*Task directions*
Where the string "Ashley" occurs in a line of the entries below, copy that line.

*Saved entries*
· · ·

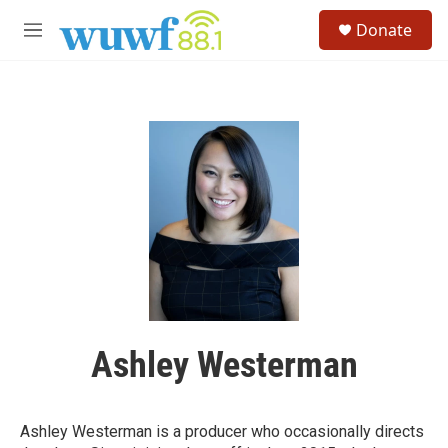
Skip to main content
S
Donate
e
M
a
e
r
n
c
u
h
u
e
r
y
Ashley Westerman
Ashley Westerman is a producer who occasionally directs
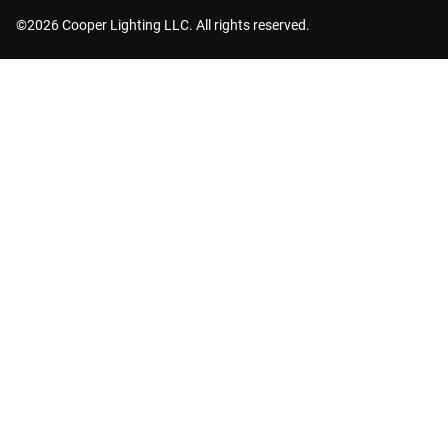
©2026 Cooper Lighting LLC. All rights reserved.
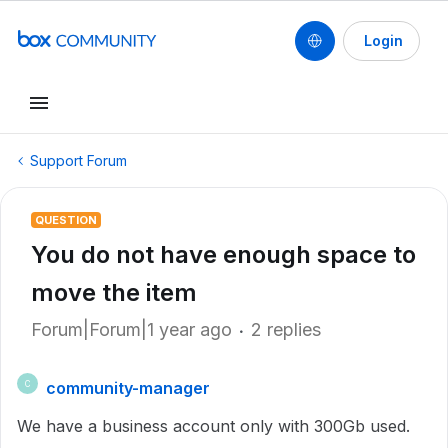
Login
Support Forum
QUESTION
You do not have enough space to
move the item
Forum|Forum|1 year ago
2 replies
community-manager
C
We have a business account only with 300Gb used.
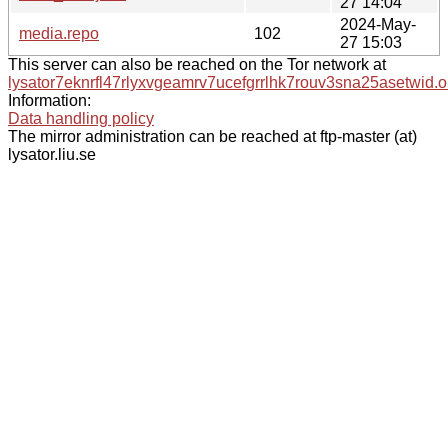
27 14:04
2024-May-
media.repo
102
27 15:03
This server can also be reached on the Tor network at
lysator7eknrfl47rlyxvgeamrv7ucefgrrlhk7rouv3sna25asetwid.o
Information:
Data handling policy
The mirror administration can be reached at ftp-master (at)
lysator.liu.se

· · ·

*Answer to this problem*
Ashley Westerman
Ashley Westerman is a producer who occasionally directs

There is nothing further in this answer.